Function crosstab column names differ when special character appears.
For example, for the following DataFrame:
>>> df.show()
+---+-------+---------+--------------------+ | id|int_col|float_col| str_col| +---+-------+---------+--------------------+ | 1| 21| 21.2|Braund, Mr. Owen ...| | 2| 22| 22.6|Cumings, Mrs. Joh...| | 3| 23| 23.5|Palsson, Master. ...| +---+-------+---------+--------------------+
PySpark
>>> df.crosstab("id", "str_col").show()
+----------+-----------------------+---------------------------------------------------+------------------------------+ |id_str_col|Braund, Mr. Owen Harris|Cumings, Mrs. John Bradley (Florence Briggs Thayer)|Palsson, Master.

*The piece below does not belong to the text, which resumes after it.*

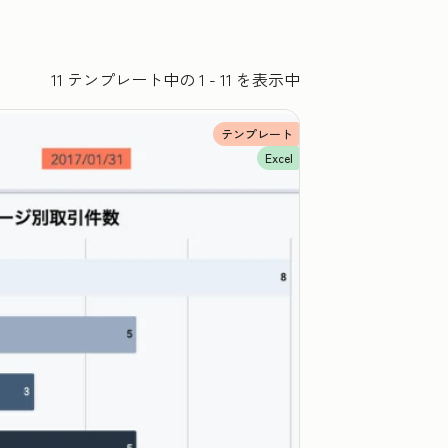
11 テンプレート中の 1 - 11 を表示中
テンプレート
Excel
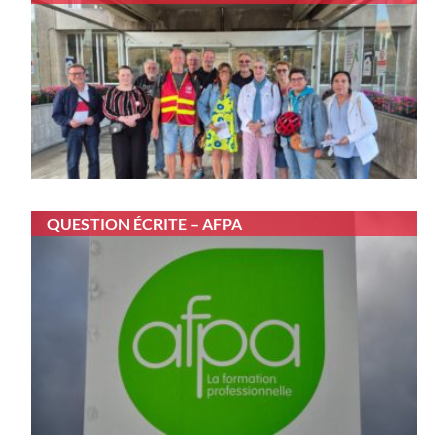
QUESTION ÉCRITE – AFPA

Gosta Leonard| +----------+-----------------------+---------------------------------------------------+------------------------------+ | 3| 0| 0| 1| | 1| 1| 0| 0| | 2| 0| 1| 0| +----------+-----------------------+---------------------------------------------------+------------------------------+
teradatamlspk
>>> df.crosstab("id", "str_col").show()
+----------+---------------------------+--------------------+---------------------------------------------+ |id_str_col|palsson_master_gostaleonard|braund_mr_owenharris|cumings_mrs_johnbradley_florencebriggsthayer_| +----------+---------------------------+--------------------+---------------------------------------------+ | 2| 0| 0| 1| | 1| 0| 1| 0| | 3| 1| 0| 0| +----------+---------------------------+--------------------+---------------------------------------------+
All special characters in column names are converted to _ in teradatamlspk.